Lookalike Modeling's Potential and the Future of Custom Audiences
Published: February 7, 2013
Author: Caroline Watts
One of Facebook’s most powerful ad targeting tools may also be the one that has been promoted least. Released last year, Custom Audiences had the potential to be one of Facebook’s most important ad products. Many marketers have picked up on the potential, and Facebook, despite their discreetness, may be planning to take this product far going forward.

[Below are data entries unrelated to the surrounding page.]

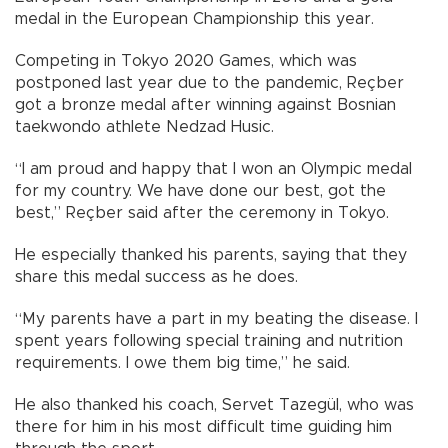
medal in the European Championship this year.
Competing in Tokyo 2020 Games, which was
postponed last year due to the pandemic, Reçber
got a bronze medal after winning against Bosnian
taekwondo athlete Nedzad Husic.
“I am proud and happy that I won an Olympic medal
for my country. We have done our best, got the
best,” Reçber said after the ceremony in Tokyo.
He especially thanked his parents, saying that they
share this medal success as he does.
“My parents have a part in my beating the disease. I
spent years following special training and nutrition
requirements. I owe them big time,” he said.
He also thanked his coach, Servet Tazegül, who was
there for him in his most difficult time guiding him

A Refresher on Custom Audiences
Last year, Facebook quietly announced a tool called Custom Audiences. Custom Audiences is a tool, available through Facebook’s power editor, that allows advertisers to target by email address, phone number, or Facebook ID. With this tool, you can create and target a list of current customers, another list of lapsed customers, and a list of email subscribers who have never made a purchase. You can create an unlimited number of lists, and you can serve any of Facebook’s different ad formats, including Facebook mobile ads, to those lists.

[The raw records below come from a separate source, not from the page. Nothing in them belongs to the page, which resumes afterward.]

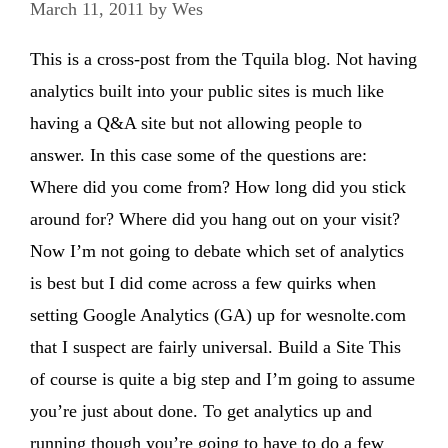
March 11, 2011
by
Wes
This is a cross-post from the Tquila blog. Not having
analytics built into your public sites is much like
having a Q&A site but not allowing people to
answer. In this case some of the questions are:
Where did you come from? How long did you stick
around for? Where did you hang out on your visit?
Now I’m not going to debate which set of analytics
is best but I did come across a few quirks when
setting Google Analytics (GA) up for wesnolte.com
that I suspect are fairly universal. Build a Site This
of course is quite a big step and I’m going to assume
you’re just about done. To get analytics up and
running though you’re going to have to do a few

Despite the lack of fanfare, Custom Audiences is actually an impressive form of targeting, and many advertisers have reported impressive results. Even the earliest results, released soon after the launch, were highly encouraging.

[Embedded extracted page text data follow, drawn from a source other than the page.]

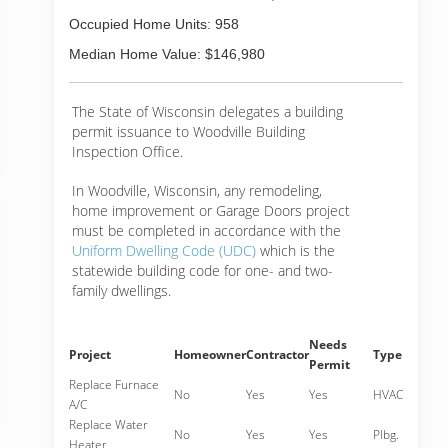
Occupied Home Units: 958
Median Home Value: $146,980
The State of Wisconsin delegates a building
permit issuance to Woodville Building
Inspection Office.
In Woodville, Wisconsin, any remodeling,
home improvement or Garage Doors project
must be completed in accordance with the
Uniform Dwelling Code (UDC)
which is the
statewide building code for one- and two-
family dwellings.
Needs
Project
Homeowner
Contractor
Type
Permit
Replace Furnace
No
Yes
Yes
HVAC
A/C
Replace Water
No
Yes
Yes
Plbg.
Heater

Because they have so many users, Facebook has been able to reach an extremely high percentage of most marketers’ target audiences. Facebook has said that they frequently see match rates of 50%, meaning they can reach 50% of your list. In some instances, they’ve even seen match rates at 95%. So, in addition to highly effective targeting, you can reach many if not most on your email list.
What’s Next for Custom Audiences?
As with the Facebook Exchange (FBX), Facebook has not been marketing Custom Audiences aggressively. Unlike the Facebook Exchange, Facebook has no partners to rely upon to trumpet Custom Audiences.
After the beta launch of the Facebook Exchange last summer, FBX partners were (and continue to be) the most vocal advocates of the Facebook Exchange. But Facebook Exchange is only available through those same approved partners who have been touting the Exchange; there is no self-serve option. Custom Audiences, on the other hand, is a self-serve tool, available only through Facebook’s power editor.
Facebook certainly has motive to keep mum about new targeting techniques, given the privacy backlashes the social giant is prone to sparking. On the other hand, a post-IPO Facebook needs to drive revenue, and the way to do that is by pushing their most effective advertising tools. Custom Audiences might be one of those tools. So, what’s next?
Facebook is Diving into Lookalike Modeling
Inside Facebook has reported that Facebook is testing a new extension of the Custom Audiences tool called Lookalike Audiences. The Lookalike Audiences tool will allow advertisers to target people similar to their existing contacts. Here’s how it will work: you, the advertiser, upload your list (say, a list of existing customers) to Custom Audiences. Based on an analysis of the list, Facebook will create another audience segment of people with similar characteristics. That new audience segment can then be targeted with any of Facebook’s standard ad formats (much like Custom Audiences).
In short, you’d have access to a new, unrelated, highly targeted audience. The price structure isn’t yet known, but the value of the feature could be staggering.
This powerful extension of Custom Audiences could fill a new niche for marketers looking to expand their targeting pool and introduce their brand to a new, relevant audience. It’s a logical extension of the existing tool, and Custom Audiences and Lookalike Audiences could be an extremely potent combination.
What Does That Mean for You?
Custom Audiences has incredible potential for many advertisers, and it’s likely worth testing with one or two simple lists to see if it can drive results for you. It’s not yet available outside the closed beta, but I anticipate it will perform well and that Lookalike Audiences will eventually be rolled out to Facebook advertisers at large.
If and when it does get released to the general public, will you try it?